[Source material — start]
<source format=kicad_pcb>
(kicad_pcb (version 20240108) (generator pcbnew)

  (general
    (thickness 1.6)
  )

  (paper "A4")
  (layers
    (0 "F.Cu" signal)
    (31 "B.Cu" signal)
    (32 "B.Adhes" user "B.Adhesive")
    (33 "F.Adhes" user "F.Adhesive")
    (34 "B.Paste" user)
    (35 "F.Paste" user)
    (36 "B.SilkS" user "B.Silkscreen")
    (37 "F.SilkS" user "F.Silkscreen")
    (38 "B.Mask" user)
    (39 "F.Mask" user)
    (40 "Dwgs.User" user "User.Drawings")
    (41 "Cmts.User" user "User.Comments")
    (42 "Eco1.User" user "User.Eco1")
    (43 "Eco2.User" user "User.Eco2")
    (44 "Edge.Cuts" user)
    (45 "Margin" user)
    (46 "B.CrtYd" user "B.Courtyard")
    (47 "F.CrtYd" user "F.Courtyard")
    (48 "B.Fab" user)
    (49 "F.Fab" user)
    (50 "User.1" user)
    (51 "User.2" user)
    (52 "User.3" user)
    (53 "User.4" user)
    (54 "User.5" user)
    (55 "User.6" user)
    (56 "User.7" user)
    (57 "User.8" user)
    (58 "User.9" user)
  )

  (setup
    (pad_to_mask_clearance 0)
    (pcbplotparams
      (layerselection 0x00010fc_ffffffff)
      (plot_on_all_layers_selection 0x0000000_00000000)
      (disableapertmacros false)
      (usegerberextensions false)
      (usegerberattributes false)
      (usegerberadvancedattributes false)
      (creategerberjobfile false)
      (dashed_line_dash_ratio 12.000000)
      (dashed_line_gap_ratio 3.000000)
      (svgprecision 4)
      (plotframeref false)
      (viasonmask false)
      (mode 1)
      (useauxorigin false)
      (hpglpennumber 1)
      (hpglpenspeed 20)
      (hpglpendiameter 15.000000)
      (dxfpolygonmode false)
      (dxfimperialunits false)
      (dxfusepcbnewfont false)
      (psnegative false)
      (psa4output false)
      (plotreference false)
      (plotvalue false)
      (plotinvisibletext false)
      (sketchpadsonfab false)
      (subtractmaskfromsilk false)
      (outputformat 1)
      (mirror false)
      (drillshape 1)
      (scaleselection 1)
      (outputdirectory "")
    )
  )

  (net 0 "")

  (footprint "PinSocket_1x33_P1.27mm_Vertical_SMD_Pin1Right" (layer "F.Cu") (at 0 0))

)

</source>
[Source material — finish]
[Source material — start]
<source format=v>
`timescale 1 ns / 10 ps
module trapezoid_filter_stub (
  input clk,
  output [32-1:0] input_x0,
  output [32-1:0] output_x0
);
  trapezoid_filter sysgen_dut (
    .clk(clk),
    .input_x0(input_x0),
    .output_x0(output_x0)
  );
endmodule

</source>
[Source material — finish]
# [What is needed]
Which lines of the listing include the string "CrtYd"? Pull them out.

# [Answer to this problem]
    (46 "B.CrtYd" user "B.Courtyard")
    (47 "F.CrtYd" user "F.Courtyard")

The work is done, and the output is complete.